**Requirement 1:**
Copy out the whole excerpt on non-traded REITs word for word.

Investing in Real Estate Investment Trusts (REITs) can be an attractive option for those looking to diversify their portfolios and gain exposure to real estate markets. However, not all REITs are created equal. Non-traded REITs, in particular, pose unique risks that investors should be aware of. At Bakhtiari & Harrison, we have seen firsthand the challenges and losses faced by investors in these complex products. This blog aims to shed light on the inherent risks of non-traded REITs, using examples from problematic REITs such as Walton and BREIT, and to provide guidance on how to navigate these investments.

What Are Non-Traded REITs?

Non-traded REITs are real estate investment trusts that are not listed on any public exchange. Unlike publicly traded REITs, which offer liquidity and transparency, non-traded REITs are often illiquid, meaning investors cannot easily sell their shares. These REITs are typically sold through brokers and financial advisors, often marketed as stable, income-producing investments suitable for long-term investors.

The Illiquidity Problem

One of the most significant risks associated with non-traded REITs is their illiquidity. Since these REITs are not traded on public exchanges, there is no active market for their shares. Investors may find themselves locked into their investment for years, unable to sell their shares or access their capital. This illiquidity can be particularly problematic during economic downturns or if the investor needs to access funds for emergencies.

**Task material:**
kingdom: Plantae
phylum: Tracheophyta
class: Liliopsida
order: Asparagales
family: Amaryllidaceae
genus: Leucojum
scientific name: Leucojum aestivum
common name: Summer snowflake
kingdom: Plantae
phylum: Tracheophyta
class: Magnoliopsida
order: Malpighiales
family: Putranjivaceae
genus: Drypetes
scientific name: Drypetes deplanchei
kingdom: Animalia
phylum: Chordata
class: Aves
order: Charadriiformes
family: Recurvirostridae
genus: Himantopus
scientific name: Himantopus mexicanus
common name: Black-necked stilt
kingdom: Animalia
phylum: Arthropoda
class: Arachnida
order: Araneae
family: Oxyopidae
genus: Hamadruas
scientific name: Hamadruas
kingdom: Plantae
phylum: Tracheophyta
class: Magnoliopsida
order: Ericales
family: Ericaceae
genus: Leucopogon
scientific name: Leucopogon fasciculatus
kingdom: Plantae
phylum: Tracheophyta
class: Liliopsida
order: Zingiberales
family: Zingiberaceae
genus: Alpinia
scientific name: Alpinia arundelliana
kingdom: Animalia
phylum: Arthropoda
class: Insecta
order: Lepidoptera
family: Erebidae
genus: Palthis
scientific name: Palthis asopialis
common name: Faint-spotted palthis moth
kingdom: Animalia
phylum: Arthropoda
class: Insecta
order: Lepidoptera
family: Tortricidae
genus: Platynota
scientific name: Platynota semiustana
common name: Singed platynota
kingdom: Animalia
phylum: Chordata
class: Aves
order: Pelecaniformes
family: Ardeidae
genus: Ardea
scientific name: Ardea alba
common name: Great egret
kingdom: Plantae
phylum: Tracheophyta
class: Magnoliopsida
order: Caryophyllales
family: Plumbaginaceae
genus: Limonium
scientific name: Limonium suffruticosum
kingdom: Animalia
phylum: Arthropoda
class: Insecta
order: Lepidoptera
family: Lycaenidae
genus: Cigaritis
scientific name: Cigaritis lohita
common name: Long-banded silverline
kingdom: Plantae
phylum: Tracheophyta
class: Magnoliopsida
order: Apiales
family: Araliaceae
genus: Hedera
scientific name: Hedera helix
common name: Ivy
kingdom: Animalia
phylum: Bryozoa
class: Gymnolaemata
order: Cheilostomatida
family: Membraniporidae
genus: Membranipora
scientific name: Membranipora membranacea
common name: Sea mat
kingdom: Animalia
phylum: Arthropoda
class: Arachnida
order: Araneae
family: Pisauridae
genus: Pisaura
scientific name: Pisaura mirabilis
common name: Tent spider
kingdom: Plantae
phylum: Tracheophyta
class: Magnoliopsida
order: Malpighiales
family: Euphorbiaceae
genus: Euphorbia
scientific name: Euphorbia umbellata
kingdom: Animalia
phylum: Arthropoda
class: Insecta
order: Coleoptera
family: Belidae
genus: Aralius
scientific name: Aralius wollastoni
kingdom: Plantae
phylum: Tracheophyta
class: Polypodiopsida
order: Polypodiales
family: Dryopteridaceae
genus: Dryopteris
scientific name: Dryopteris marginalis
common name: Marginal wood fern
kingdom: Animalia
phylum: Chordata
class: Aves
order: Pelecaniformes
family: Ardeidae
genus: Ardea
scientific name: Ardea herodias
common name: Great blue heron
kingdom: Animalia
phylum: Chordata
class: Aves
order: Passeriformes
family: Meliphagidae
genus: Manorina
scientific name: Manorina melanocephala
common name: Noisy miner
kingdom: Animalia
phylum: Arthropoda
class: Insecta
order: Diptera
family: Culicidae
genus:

**Requirement 2:**
In the records, put the stretch from the line containing "genus: Membranipora" through the line containing "scientific name: Dryopteris marginalis", both included, into a Markdown table. Use the columns Row and Entry, number each row, and omit blank lines.

**Exercise result 1:**
Investing in Real Estate Investment Trusts (REITs) can be an attractive option for those looking to diversify their portfolios and gain exposure to real estate markets. However, not all REITs are created equal. Non-traded REITs, in particular, pose unique risks that investors should be aware of. At Bakhtiari & Harrison, we have seen firsthand the challenges and losses faced by investors in these complex products. This blog aims to shed light on the inherent risks of non-traded REITs, using examples from problematic REITs such as Walton and BREIT, and to provide guidance on how to navigate these investments.

What Are Non-Traded REITs?

Non-traded REITs are real estate investment trusts that are not listed on any public exchange. Unlike publicly traded REITs, which offer liquidity and transparency, non-traded REITs are often illiquid, meaning investors cannot easily sell their shares. These REITs are typically sold through brokers and financial advisors, often marketed as stable, income-producing investments suitable for long-term investors.

The Illiquidity Problem

One of the most significant risks associated with non-traded REITs is their illiquidity. Since these REITs are not traded on public exchanges, there is no active market for their shares. Investors may find themselves locked into their investment for years, unable to sell their shares or access their capital. This illiquidity can be particularly problematic during economic downturns or if the investor needs to access funds for emergencies.

**Exercise result 2:**
| Row | Entry |
|---|---|
| 1 | genus: Membranipora |
| 2 | scientific name: Membranipora membranacea |
| 3 | common name: Sea mat |
| 4 | kingdom: Animalia |
| 5 | phylum: Arthropoda |
| 6 | class: Arachnida |
| 7 | order: Araneae |
| 8 | family: Pisauridae |
| 9 | genus: Pisaura |
| 10 | scientific name: Pisaura mirabilis |
| 11 | common name: Tent spider |
| 12 | kingdom: Plantae |
| 13 | phylum: Tracheophyta |
| 14 | class: Magnoliopsida |
| 15 | order: Malpighiales |
| 16 | family: Euphorbiaceae |
| 17 | genus: Euphorbia |
| 18 | scientific name: Euphorbia umbellata |
| 19 | kingdom: Animalia |
| 20 | phylum: Arthropoda |
| 21 | class: Insecta |
| 22 | order: Coleoptera |
| 23 | family: Belidae |
| 24 | genus: Aralius |
| 25 | scientific name: Aralius wollastoni |
| 26 | kingdom: Plantae |
| 27 | phylum: Tracheophyta |
| 28 | class: Polypodiopsida |
| 29 | order: Polypodiales |
| 30 | family: Dryopteridaceae |
| 31 | genus: Dryopteris |
| 32 | scientific name: Dryopteris marginalis |